─── INPUT FOR THIS TASK
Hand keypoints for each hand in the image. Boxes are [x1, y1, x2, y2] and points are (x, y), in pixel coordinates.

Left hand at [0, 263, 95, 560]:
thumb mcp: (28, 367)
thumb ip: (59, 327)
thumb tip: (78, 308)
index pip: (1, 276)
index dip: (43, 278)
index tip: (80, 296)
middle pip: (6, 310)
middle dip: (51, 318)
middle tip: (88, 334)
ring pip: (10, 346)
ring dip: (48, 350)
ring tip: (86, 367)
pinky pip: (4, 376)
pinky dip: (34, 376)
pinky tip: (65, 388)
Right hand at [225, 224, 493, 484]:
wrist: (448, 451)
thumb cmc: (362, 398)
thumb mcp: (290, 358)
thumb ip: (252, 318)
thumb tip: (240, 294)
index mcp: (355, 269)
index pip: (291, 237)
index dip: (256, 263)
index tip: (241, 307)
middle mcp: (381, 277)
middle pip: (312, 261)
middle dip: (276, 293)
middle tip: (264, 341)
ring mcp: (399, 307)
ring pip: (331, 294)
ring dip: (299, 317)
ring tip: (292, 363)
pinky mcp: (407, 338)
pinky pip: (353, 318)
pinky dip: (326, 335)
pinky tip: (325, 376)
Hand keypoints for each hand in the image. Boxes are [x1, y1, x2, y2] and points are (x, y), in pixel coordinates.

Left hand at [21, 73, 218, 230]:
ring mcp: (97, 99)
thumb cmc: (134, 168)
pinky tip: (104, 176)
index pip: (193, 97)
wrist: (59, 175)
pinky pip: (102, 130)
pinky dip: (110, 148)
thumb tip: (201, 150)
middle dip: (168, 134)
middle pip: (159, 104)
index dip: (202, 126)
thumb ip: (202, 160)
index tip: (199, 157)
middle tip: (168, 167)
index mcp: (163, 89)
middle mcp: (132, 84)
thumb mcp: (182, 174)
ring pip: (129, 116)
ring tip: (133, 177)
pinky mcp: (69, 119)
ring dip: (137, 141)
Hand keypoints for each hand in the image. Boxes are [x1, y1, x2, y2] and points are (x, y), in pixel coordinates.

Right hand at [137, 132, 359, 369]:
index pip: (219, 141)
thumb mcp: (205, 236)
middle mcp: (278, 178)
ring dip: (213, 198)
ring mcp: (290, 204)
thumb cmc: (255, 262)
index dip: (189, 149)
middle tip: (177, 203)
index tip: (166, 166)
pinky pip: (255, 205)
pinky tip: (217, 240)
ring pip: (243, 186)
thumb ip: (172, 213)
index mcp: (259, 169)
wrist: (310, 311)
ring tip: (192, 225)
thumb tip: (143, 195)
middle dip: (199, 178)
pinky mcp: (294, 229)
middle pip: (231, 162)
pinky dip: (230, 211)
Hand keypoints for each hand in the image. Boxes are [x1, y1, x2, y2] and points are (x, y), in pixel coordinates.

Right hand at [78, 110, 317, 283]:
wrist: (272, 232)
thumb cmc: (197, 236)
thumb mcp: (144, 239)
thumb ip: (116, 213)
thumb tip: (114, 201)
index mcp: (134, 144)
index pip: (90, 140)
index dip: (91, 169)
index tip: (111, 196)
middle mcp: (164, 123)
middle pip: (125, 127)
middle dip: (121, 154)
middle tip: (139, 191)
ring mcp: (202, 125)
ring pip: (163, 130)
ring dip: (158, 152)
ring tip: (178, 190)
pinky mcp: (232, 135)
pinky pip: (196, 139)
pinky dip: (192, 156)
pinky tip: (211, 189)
──────
HOW TO COMPLETE THIS TASK: Copy, exactly and only, the lines above that begin with the one containing "pinky pip: (353, 318)" and finish with the one containing "index tip: (199, 157)".

PROBLEM SOLUTION:
pinky pip: (353, 318)
pinky dip: (326, 335)
pinky tip: (325, 376)
Hand keypoints for each hand in the image. Boxes are [x1, y1, x2, y2] and points are (x, y), in pixel coordinates.

Left hand at [21, 73, 218, 230]:
ring mcp: (97, 99)
thumb cmc: (134, 168)
pinky tip: (104, 176)
index pip: (193, 97)
wrist: (59, 175)
pinky pip: (102, 130)
pinky dip: (110, 148)
thumb tip: (201, 150)
middle dip: (168, 134)
middle pip: (159, 104)
index dip: (202, 126)
thumb ip: (202, 160)
index tip: (199, 157)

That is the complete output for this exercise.